• **TASK DETAILS**
Copy out the items word for word, from the line containing "True or false: col_1" down to the line containing "What are all", both included, and leave the pictures out of your answer.

• **TASK MATERIAL**
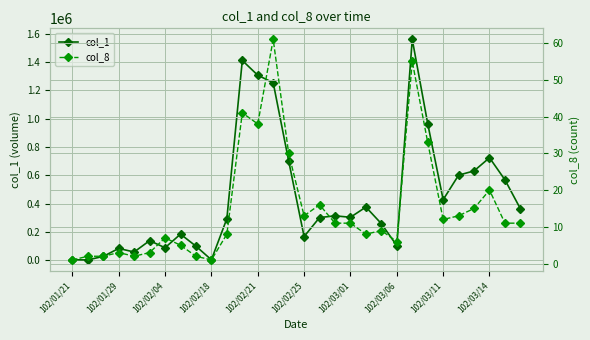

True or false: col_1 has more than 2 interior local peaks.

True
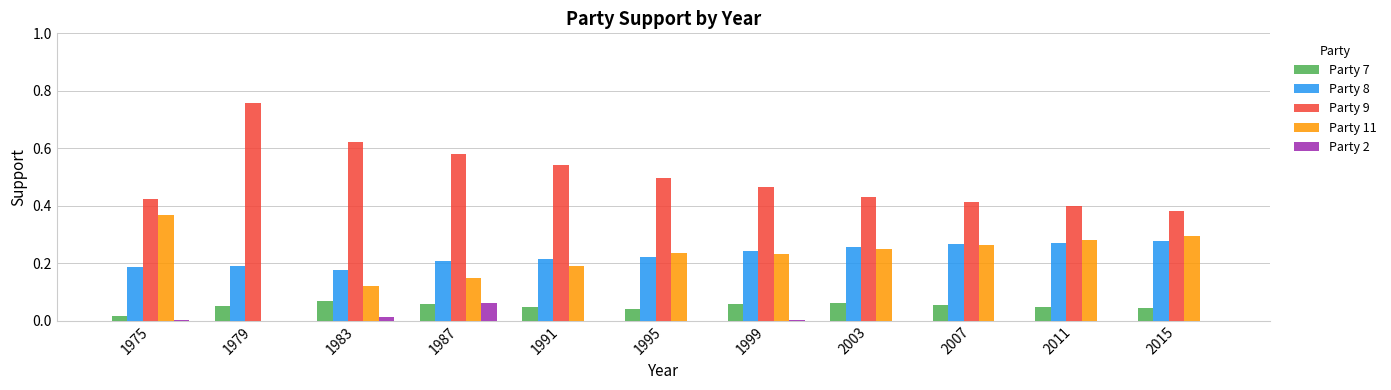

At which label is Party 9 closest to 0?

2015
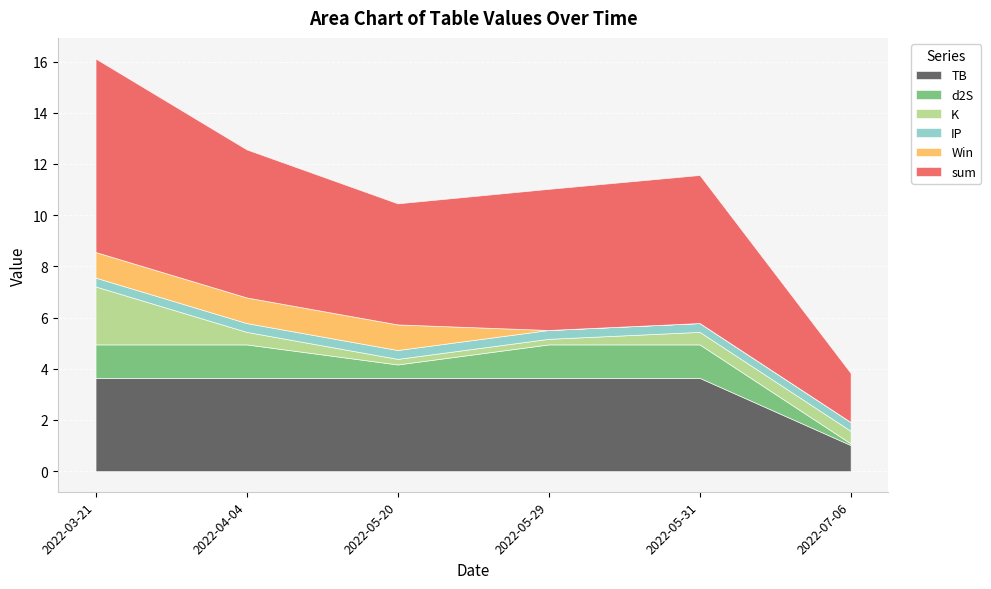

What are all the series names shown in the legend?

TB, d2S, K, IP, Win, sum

--

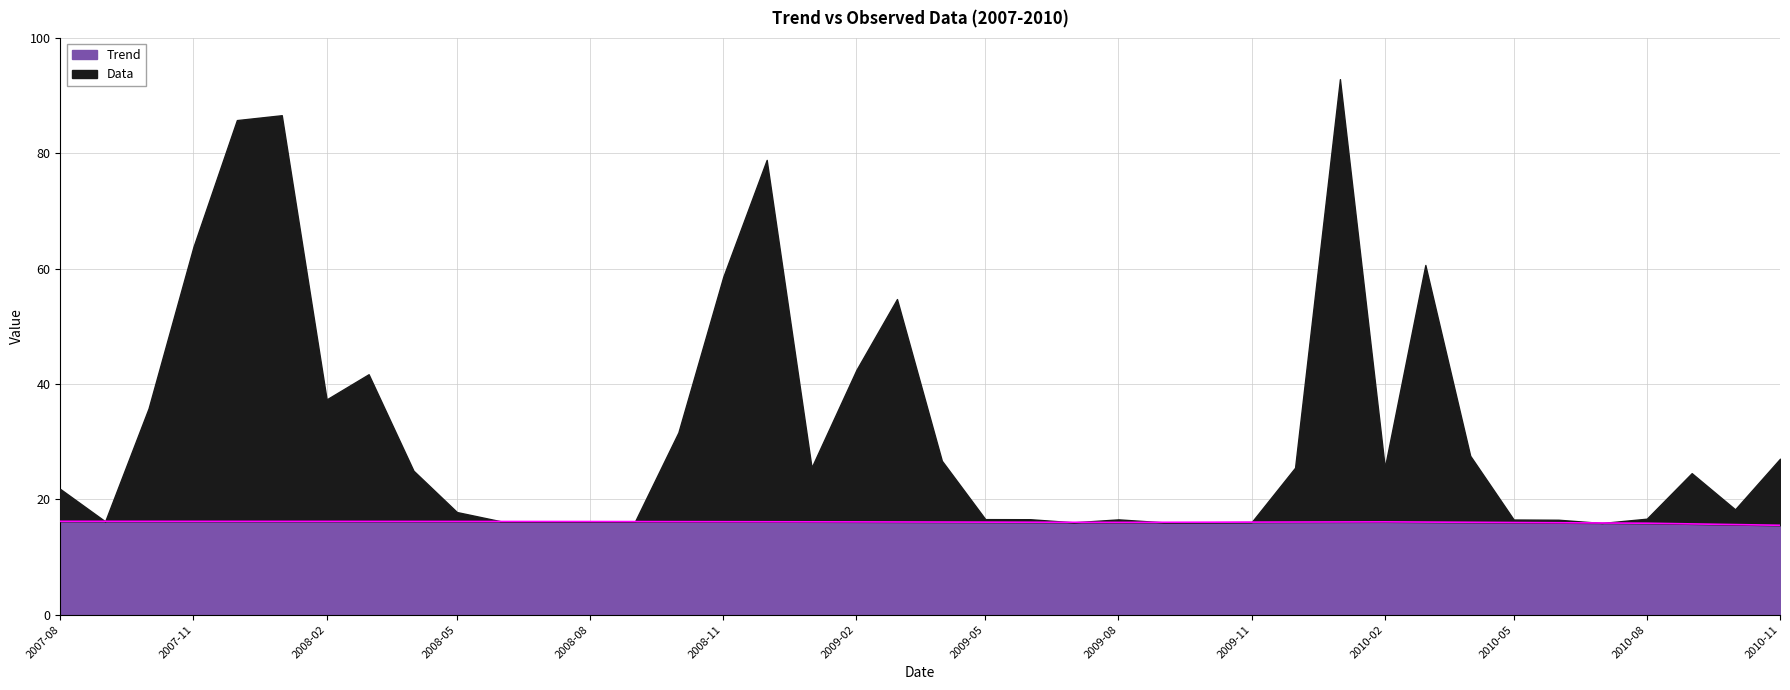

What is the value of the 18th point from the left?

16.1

• **ANSWER SECTION**
True or false: col_1 has more than 2 interior local peaks.

True

At which label is Party 9 closest to 0?

2015

What are all the series names shown in the legend?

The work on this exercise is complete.